Tentative Agreement Myths

 

The Bankruptcy Judge can modify the Company’s “Ask” — which is the final proposal the Company made to the Union back in March before the hearings on its Section 1113 motion to reject our contract began – to make it fairer to the union.

This is not accurate. The judge has one decision to make – whether to grant or deny AA’s motion to reject our contract. If the judge determines we unreasonably rejected the Company proposal for concessions, our contract will be rejected and the Company will be permitted to impose the terms of it’s “Ask”. Those terms are set out of the TWU website and the Court has no authority to order AA to make them better or otherwise write a contract for the parties.
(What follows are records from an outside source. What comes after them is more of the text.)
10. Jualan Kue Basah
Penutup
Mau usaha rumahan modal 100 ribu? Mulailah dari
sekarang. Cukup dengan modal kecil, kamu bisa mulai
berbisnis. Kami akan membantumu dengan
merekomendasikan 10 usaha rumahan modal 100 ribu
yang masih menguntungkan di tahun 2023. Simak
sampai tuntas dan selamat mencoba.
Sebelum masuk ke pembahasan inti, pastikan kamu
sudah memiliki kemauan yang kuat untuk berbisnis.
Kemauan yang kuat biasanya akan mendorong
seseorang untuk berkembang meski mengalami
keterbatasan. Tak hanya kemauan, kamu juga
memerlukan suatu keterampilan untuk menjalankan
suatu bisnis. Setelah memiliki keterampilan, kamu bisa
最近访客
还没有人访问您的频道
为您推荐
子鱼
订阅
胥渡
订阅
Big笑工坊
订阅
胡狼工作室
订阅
In fact, the Judge directly stated this in court.

After Abrogation the terms and conditions imposed by the Company will be our contract

Company imposed terms and conditions which we never agreed to are not a contract. A contract requires two parties to agree. The company may impose further concessions if it believes they are economically necessary. The law on this matter has rarely been challenged, but there are several disturbing decisions which hold that unless there is an actual agreement in effect the Company does not have an obligation under the RLA to honor the status quo while in negotiations.

The Company must have a consensual agreement with us before it can exit bankruptcy. Therefore, even if our agreement is abrogated, if we hold out it will have to give us a better agreement in order to reorganize.

There is no legal requirement that a Company reach a consensual agreement with a union after it has succeeded in abrogating it’s contract as a condition of exiting bankruptcy. That is the reason that the Bankruptcy Code provides for a contract rejection process when no agreement can be reached. No union has ever ended up better by having its contract abrogated.